Alexander-Kasparik said she and Rector were relieved. But she likened the obstacles disabled voters face to a struggle for civil rights.
“The right to vote is essential,” she said. “The right to vote is not something that should be taken away on a form as a matter of routine, by judges who literally have the power over civic rights or death.”
The process for Jack was quicker than for Rector, but he still had to overcome one hurdle: convincing his attorney.
Nisen contacted Jack Vaile’s public defender. The attorney agreed to meet the Vailes in their bungalow home, and he peppered Jack with yes and no questions about voting, whom he’d choose and why, his father recalled. Finally, the attorney petitioned the court to restore Jack’s voting rights.
On Sept. 30, a new document showed up in the mail, signed by a judge.

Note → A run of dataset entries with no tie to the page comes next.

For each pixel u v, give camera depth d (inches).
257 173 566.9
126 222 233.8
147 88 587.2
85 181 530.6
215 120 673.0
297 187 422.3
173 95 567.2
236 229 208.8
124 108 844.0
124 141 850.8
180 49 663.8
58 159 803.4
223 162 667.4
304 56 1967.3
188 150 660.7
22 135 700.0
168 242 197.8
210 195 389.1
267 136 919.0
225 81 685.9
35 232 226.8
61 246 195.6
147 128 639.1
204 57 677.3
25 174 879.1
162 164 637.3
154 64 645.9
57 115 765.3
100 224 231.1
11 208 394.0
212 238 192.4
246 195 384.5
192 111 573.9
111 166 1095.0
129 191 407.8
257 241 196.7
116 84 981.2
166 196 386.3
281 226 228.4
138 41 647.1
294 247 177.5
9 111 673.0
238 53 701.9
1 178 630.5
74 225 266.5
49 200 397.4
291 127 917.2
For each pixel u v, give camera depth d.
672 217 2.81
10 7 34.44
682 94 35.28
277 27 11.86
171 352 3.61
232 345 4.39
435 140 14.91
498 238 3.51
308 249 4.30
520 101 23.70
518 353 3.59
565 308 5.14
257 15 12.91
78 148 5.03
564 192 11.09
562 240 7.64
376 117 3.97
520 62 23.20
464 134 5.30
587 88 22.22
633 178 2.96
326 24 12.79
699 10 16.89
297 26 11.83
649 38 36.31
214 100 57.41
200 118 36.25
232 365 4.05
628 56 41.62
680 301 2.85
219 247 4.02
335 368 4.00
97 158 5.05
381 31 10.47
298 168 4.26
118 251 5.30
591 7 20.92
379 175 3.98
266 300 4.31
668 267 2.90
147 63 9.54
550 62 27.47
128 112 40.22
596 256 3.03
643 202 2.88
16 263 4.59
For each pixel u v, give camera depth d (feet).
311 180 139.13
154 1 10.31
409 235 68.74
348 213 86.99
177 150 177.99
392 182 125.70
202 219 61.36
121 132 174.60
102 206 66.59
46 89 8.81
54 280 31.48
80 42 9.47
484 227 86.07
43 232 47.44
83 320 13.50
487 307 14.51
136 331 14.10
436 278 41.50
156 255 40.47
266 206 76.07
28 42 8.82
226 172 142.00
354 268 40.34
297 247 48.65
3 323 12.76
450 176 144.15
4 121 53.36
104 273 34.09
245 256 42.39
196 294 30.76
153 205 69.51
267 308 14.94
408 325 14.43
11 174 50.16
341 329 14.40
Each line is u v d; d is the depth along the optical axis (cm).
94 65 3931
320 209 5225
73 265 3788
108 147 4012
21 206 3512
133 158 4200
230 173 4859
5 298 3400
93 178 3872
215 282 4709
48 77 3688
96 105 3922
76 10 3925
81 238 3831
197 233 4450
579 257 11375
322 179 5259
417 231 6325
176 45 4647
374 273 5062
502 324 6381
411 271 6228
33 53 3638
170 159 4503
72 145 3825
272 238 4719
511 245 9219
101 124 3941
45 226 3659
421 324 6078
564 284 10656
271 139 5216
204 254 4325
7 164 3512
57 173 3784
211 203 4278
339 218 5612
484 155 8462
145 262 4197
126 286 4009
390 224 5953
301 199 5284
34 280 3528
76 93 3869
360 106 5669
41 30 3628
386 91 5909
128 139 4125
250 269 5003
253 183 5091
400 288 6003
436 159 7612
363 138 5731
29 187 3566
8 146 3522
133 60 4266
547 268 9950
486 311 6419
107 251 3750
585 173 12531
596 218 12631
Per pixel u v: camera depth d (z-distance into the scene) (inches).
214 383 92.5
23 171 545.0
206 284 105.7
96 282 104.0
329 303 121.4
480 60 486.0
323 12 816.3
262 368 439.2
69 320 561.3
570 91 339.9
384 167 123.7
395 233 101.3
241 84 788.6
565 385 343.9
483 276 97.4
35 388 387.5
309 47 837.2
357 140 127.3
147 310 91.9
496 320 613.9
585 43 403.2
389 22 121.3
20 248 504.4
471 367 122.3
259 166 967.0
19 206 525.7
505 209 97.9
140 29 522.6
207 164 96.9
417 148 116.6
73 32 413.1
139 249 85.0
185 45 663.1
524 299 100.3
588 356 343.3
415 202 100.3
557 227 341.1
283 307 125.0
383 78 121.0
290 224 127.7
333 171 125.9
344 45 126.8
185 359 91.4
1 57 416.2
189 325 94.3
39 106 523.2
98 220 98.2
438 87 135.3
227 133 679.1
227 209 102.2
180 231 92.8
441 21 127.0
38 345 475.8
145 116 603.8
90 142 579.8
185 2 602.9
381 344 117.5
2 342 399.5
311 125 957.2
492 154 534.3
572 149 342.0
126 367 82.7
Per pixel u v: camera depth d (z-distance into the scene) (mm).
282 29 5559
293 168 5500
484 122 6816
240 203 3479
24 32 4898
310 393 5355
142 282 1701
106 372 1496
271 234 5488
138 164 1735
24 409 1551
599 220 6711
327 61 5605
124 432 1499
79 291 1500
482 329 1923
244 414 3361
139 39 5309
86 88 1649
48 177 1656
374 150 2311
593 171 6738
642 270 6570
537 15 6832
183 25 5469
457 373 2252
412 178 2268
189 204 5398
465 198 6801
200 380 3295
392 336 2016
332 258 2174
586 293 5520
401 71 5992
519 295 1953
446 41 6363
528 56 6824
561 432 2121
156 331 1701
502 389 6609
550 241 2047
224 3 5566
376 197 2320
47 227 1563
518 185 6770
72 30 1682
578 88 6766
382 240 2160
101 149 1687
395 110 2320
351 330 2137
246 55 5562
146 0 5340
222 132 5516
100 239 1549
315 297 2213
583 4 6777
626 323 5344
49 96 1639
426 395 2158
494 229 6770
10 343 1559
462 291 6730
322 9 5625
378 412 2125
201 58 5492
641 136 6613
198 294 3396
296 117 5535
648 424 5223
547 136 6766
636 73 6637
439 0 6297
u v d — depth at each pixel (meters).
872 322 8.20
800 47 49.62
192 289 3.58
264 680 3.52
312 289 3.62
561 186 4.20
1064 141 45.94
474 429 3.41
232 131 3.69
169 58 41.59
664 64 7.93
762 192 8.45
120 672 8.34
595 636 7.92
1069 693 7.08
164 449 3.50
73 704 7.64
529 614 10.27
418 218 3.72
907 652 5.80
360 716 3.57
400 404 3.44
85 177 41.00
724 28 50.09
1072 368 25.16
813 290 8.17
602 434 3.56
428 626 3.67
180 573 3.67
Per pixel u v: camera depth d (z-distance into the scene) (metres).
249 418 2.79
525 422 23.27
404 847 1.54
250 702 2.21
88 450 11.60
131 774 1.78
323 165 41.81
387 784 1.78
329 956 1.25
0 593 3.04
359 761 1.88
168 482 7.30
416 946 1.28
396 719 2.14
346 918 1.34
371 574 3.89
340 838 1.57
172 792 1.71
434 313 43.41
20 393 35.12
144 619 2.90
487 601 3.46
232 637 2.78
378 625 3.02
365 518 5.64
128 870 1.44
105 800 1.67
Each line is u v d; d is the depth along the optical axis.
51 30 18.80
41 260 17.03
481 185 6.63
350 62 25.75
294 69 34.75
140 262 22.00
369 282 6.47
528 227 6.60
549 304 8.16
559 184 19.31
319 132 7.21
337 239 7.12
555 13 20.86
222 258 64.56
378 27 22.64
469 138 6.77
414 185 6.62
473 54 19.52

It was the legalese version of a validation: “The court finds that conservatee Jackson L.H. Vaile is capable of communicating a desire to participate in the voting process,” the order said. “The previous disqualification from voting is set aside.”
“Dude, you’re totally clear to vote in the general election,” Lou Vaile told his son. Jack broke into a toothy smile. “That was a big, big, happy day for us,” the father remembered.
There was just one problem: Jack Vaile couldn’t vote for Sanders anymore. The primary was long over.
Lou Vaile went through the candidates. Did Jack want to vote for Donald Trump?
“No,” Jack Vaile tapped.
Instead, on Oct. 11, he cast an early vote by mail for Hillary Clinton. She wasn’t Sanders. But for disabled people like him, Jack Vaile decided, she was better than Trump.